Je ne suis réveillé que par le bruit que font les voyageurs en faisant rouler leurs valises dans le couloir, je regarde ma montre qui indique 6 heures, je ne suis donc pas encore arrivé. Ne désirant pas me rendormir pour 1 heure, je regarde les passagers descendre du train, mais quelque chose me gêne. J’avais regardé le trajet sur une carte ferroviaire, et Nanning était le premier arrêt après la frontière. Je tente de repérer des panneaux qui pourraient m’indiquer le lieu où je me trouve, mais les seuls que je vois sont écrits en Chinois, dont je ne sais rien lire à cette époque. Le train se vide, et je me rends compte que je suis le seul passager dans le train.
Que faire ?
Il n’est que 6 heures, si je descends ici et que ce n’est pas le bon arrêt, je vais ensuite être ennuyé pour trouver la correspondance, mais si je reste alors que je suis arrivé, je vais devoir faire faire le trajet inverse. À aucun moment, je ne pense à appeler mon correspondant, et ce n’est qu’en regardant une énième fois ma montre que je comprends ma méprise : Le décalage horaire, il y a une de plus en Chine qu’au Vietnam, il est donc 7 heures, et je suis bel et bien arrivé. J’attrape ma valise en vitesse, saute du train et descends l’escalier me menant au hall des arrivées ; en passant, je lis rassuré sur un panneau le mot Nanning, je souris.
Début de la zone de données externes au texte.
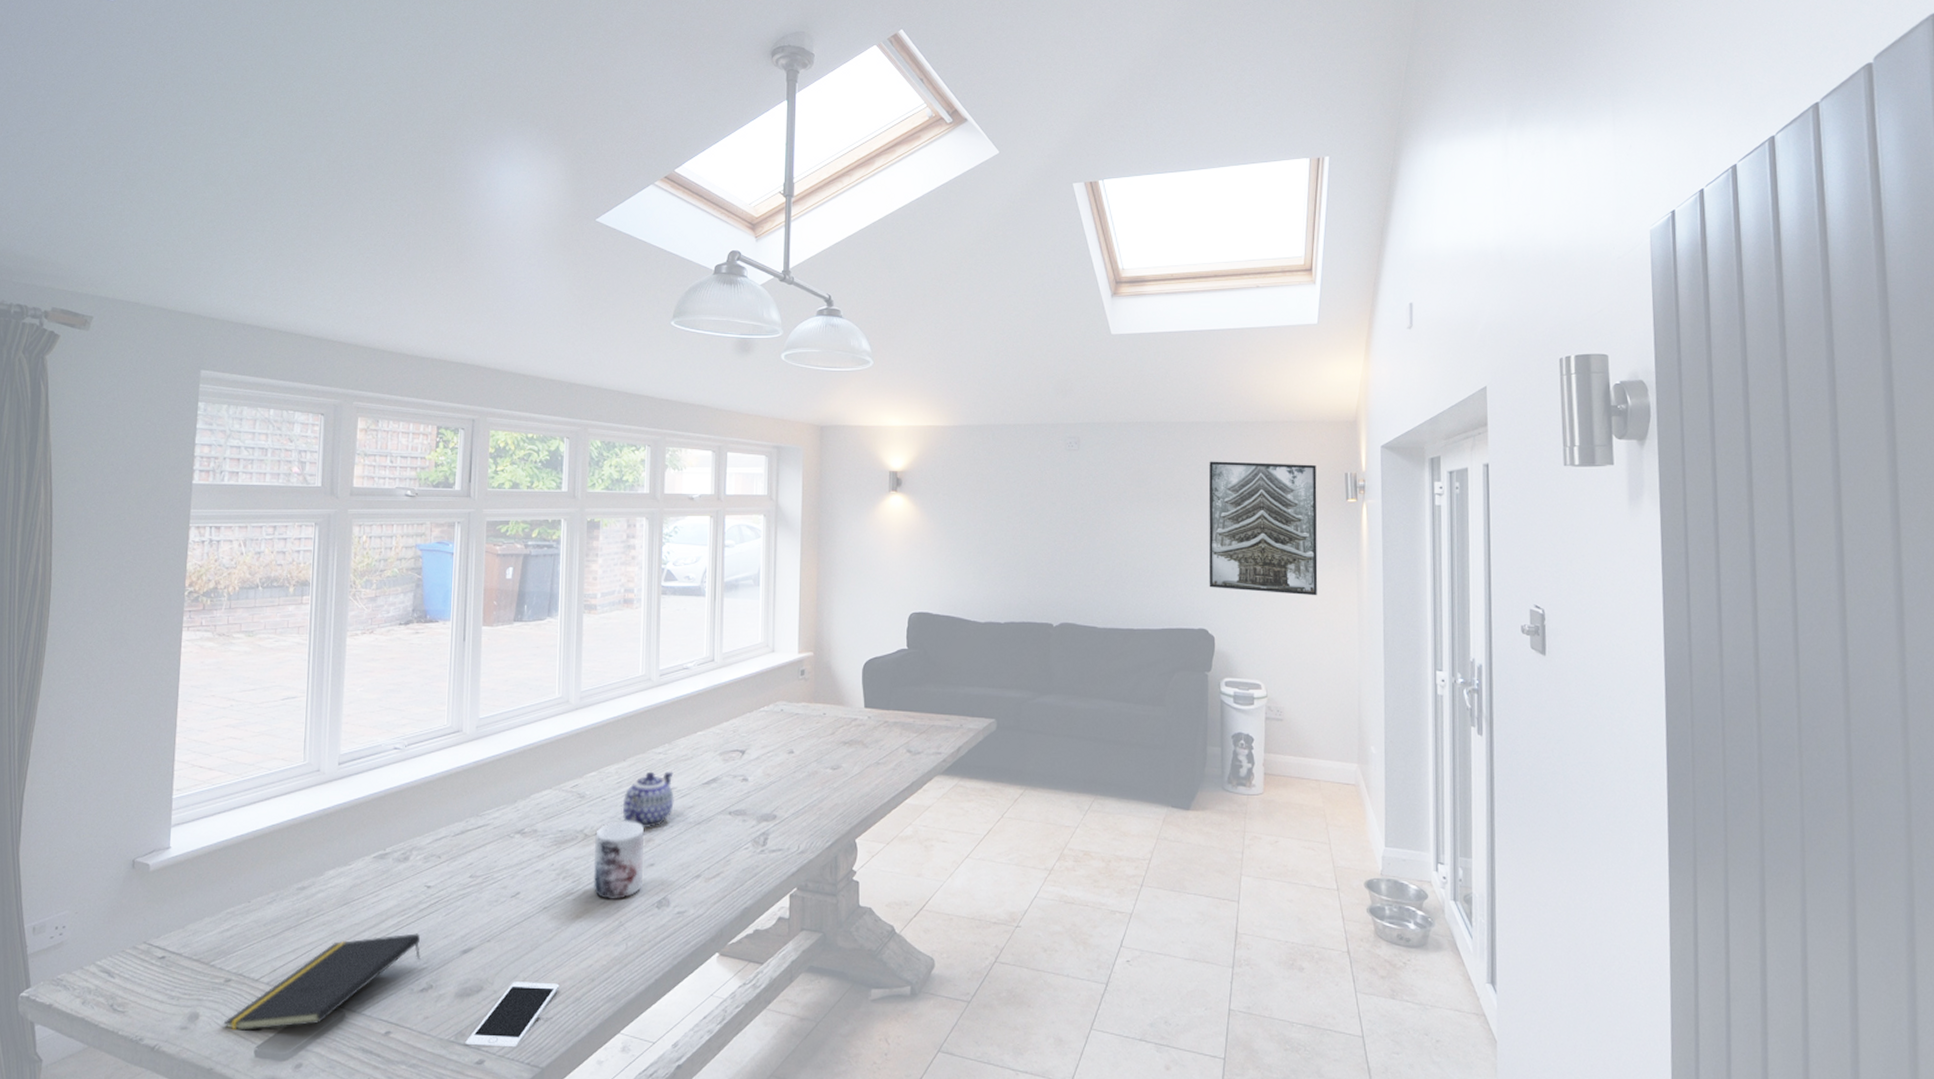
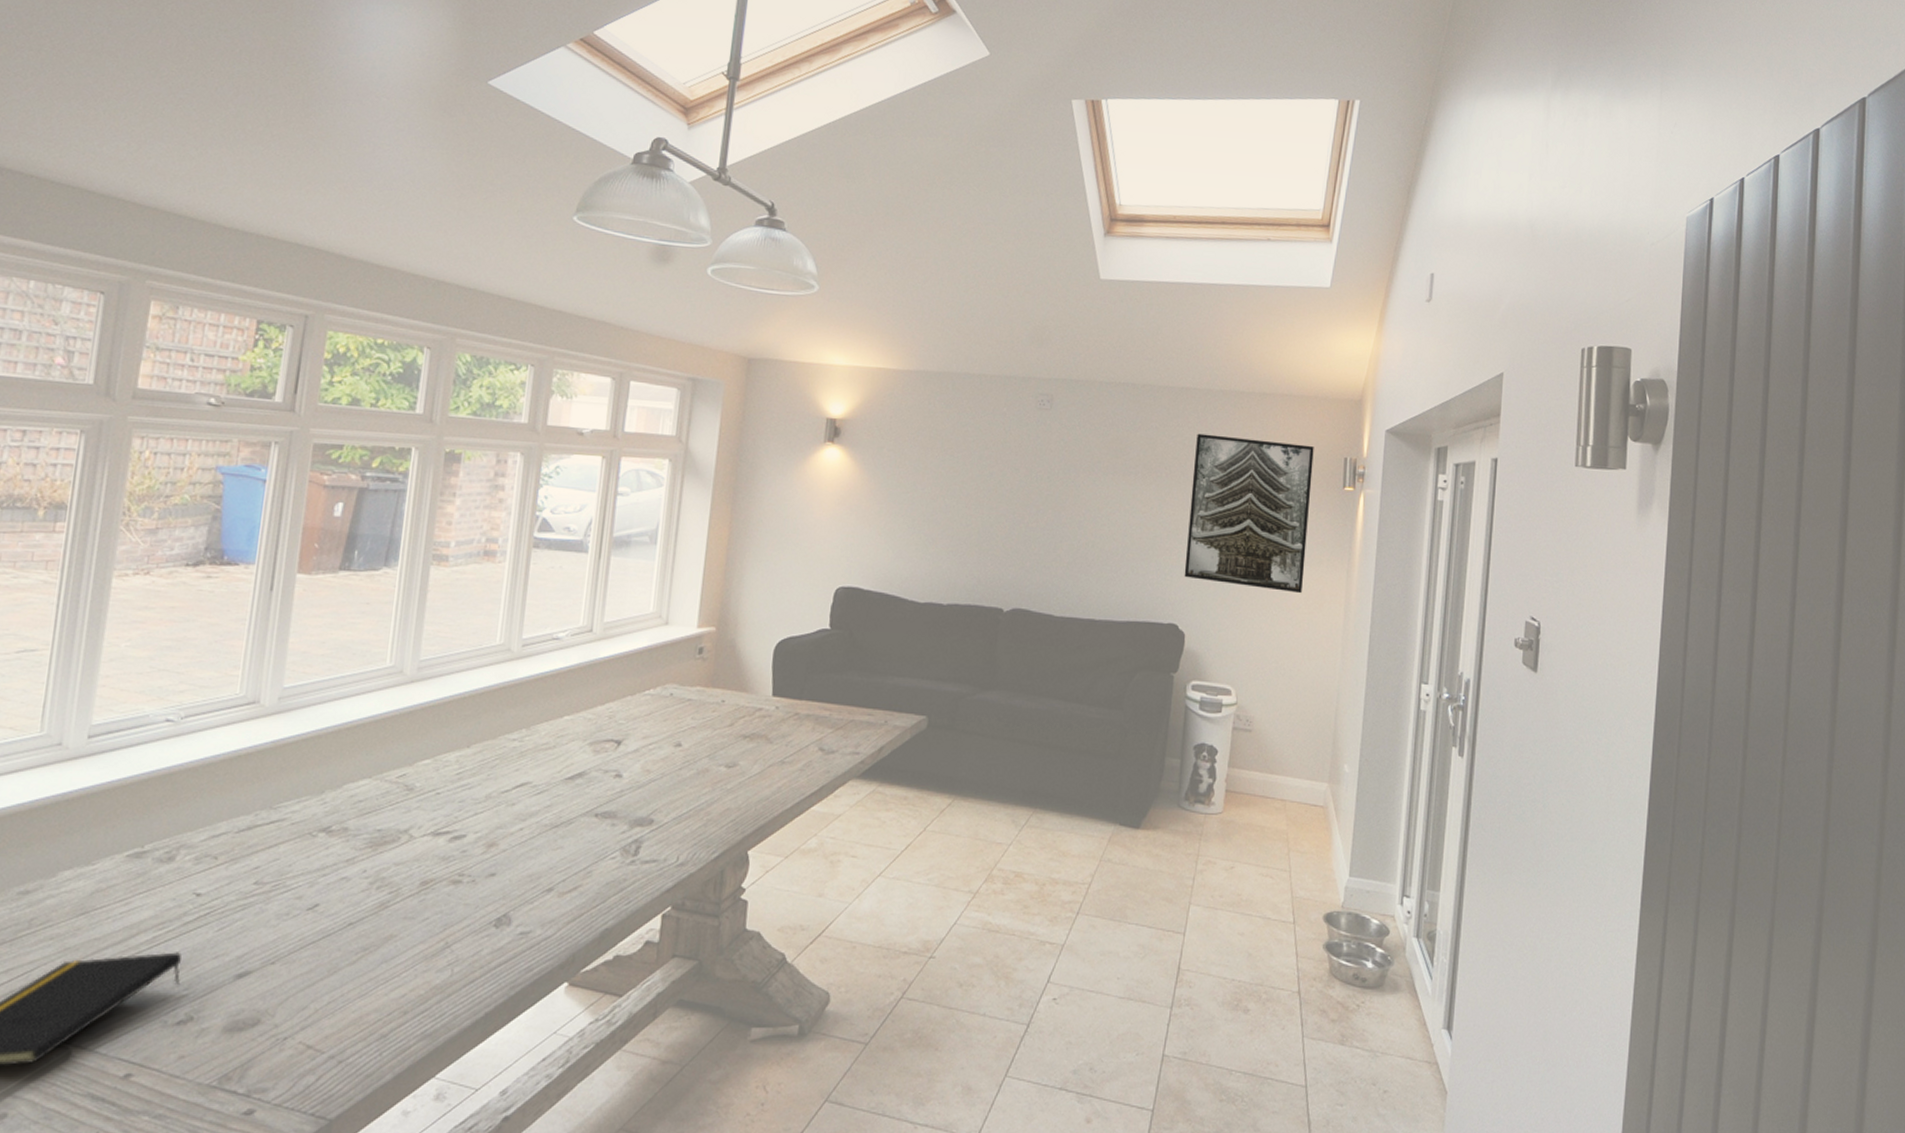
cell phone: present [465,982,560,1048] -> none [231,1014,362,1095]
mug: present [594,819,644,901] -> none [416,819,486,917]
teapot: present [622,771,674,828] -> none [461,761,530,830]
J’arrive dans le hall où je vois une jeune Chinoise avec une pancarte où est inscrit mon nom, à côté d’elle celui qui semble être mon correspondant, et une autre jeune fille avec une énorme gerbe de fleurs et des présents.
Je salue et remercie tout le monde, je suis en Chine pour au plus une semaine …
Pour Info : Tina s’est mariée 8 mois après mon départ, a eu un enfant et a divorcé l’année d’après. Thua a également divorcé et a rejoint ses deux filles en France.